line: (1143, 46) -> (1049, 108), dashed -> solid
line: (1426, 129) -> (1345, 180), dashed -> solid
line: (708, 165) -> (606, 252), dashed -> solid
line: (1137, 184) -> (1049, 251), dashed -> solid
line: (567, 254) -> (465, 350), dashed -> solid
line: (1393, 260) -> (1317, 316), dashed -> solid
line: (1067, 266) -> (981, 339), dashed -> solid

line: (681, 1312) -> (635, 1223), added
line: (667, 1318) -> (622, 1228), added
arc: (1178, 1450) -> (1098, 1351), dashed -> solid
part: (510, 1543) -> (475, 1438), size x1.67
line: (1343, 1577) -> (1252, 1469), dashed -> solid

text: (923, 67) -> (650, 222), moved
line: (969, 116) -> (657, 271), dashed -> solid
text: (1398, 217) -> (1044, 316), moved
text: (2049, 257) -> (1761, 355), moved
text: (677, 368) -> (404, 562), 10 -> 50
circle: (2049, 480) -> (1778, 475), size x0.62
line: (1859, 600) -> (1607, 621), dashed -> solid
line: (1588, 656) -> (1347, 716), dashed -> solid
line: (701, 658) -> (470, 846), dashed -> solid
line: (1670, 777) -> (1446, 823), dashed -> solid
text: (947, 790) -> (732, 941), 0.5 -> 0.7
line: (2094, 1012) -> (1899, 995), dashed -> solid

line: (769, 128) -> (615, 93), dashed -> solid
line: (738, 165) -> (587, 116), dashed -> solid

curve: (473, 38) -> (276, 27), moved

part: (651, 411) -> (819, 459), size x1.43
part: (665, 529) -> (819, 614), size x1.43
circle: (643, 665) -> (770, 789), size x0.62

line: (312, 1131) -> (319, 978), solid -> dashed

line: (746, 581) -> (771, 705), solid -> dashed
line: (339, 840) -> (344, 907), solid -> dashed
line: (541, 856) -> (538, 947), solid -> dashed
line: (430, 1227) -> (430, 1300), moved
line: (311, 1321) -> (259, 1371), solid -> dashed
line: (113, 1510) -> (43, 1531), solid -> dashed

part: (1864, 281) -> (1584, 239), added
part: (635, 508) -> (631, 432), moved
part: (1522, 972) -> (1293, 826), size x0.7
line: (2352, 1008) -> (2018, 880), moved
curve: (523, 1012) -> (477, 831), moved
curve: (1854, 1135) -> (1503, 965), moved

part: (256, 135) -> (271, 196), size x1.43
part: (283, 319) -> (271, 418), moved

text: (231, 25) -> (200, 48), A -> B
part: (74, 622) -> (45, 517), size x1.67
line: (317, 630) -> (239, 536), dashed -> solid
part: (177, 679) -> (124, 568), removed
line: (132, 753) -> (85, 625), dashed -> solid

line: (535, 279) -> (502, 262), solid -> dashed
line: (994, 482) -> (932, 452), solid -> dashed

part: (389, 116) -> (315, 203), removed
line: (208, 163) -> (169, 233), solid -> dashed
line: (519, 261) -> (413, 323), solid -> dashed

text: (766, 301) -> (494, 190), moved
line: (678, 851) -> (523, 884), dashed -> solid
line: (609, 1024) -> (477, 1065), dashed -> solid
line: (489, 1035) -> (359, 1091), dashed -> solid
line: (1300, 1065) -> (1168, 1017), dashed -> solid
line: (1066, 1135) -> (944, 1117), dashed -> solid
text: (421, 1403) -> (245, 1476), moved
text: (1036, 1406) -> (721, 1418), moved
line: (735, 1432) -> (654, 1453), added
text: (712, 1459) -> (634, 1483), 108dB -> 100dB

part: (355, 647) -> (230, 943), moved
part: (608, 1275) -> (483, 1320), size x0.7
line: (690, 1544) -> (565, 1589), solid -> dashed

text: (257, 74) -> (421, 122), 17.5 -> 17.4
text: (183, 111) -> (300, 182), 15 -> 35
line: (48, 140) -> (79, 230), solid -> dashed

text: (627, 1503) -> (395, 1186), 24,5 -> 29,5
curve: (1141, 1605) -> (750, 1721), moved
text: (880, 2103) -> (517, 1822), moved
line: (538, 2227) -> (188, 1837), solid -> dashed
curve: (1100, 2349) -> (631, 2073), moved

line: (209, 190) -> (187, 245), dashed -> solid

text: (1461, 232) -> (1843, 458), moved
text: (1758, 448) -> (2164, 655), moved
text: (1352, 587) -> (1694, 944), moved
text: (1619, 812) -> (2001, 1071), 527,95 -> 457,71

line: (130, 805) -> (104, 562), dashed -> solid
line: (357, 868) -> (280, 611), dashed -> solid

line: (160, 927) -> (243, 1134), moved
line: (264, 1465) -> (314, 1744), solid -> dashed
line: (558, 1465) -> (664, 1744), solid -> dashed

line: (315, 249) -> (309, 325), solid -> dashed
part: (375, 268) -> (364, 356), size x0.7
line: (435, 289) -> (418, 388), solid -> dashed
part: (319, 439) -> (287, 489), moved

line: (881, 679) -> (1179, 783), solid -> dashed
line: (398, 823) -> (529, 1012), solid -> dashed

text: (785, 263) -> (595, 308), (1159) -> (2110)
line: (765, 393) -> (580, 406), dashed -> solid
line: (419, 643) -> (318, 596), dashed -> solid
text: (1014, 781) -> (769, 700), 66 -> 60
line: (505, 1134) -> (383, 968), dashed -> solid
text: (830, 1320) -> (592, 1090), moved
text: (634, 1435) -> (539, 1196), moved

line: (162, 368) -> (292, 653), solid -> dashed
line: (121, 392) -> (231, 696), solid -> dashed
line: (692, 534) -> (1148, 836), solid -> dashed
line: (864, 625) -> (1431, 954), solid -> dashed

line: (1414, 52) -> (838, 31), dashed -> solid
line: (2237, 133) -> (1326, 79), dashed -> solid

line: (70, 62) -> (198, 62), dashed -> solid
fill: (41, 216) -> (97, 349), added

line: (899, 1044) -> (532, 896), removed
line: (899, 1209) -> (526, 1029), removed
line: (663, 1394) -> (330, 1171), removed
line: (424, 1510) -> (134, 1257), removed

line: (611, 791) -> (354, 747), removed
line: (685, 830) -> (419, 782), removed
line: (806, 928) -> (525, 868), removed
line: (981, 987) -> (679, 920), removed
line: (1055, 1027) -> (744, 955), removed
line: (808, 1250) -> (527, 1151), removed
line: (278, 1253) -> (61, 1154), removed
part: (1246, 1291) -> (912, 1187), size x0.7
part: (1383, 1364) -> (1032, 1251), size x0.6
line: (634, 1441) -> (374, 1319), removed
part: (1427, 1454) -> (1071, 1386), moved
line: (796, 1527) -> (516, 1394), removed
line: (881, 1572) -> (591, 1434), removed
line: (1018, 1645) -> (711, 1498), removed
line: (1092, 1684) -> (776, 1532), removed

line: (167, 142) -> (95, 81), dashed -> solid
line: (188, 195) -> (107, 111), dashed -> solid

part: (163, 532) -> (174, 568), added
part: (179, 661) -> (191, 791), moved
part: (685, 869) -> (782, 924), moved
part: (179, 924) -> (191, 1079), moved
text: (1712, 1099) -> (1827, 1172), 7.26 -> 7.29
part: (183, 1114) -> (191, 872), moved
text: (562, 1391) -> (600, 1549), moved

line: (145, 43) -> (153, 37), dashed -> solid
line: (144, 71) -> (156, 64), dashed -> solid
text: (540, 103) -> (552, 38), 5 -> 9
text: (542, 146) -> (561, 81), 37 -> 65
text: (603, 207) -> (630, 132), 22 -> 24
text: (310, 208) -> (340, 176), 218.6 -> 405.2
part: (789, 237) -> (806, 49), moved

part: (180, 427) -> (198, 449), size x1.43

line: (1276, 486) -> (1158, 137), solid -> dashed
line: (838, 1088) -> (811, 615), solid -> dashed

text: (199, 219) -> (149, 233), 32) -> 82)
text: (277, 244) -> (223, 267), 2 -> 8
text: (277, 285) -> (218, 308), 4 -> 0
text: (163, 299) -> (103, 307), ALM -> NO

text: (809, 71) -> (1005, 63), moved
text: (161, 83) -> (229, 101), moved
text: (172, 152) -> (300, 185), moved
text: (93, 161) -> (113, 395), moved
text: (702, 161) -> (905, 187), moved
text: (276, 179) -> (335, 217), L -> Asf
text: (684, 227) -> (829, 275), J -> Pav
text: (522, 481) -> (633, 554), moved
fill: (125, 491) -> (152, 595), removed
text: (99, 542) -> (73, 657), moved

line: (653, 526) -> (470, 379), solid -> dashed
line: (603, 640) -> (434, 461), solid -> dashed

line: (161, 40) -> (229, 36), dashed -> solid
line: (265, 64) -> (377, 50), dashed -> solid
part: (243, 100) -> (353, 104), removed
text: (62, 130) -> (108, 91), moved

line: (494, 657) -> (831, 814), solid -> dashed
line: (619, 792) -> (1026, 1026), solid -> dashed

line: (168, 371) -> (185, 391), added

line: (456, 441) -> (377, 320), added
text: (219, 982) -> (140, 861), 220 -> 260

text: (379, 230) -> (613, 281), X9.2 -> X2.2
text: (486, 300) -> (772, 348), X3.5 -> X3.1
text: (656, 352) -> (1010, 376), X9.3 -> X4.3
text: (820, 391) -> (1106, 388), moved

**EXERCISE REQUIREMENTS:**
The answer must be every line of the data that holds the word "added".

**COMPLETED EXERCISE:**
line: (681, 1312) -> (635, 1223), added
line: (667, 1318) -> (622, 1228), added
part: (1864, 281) -> (1584, 239), added
line: (735, 1432) -> (654, 1453), added
fill: (41, 216) -> (97, 349), added
part: (163, 532) -> (174, 568), added
line: (168, 371) -> (185, 391), added
line: (456, 441) -> (377, 320), added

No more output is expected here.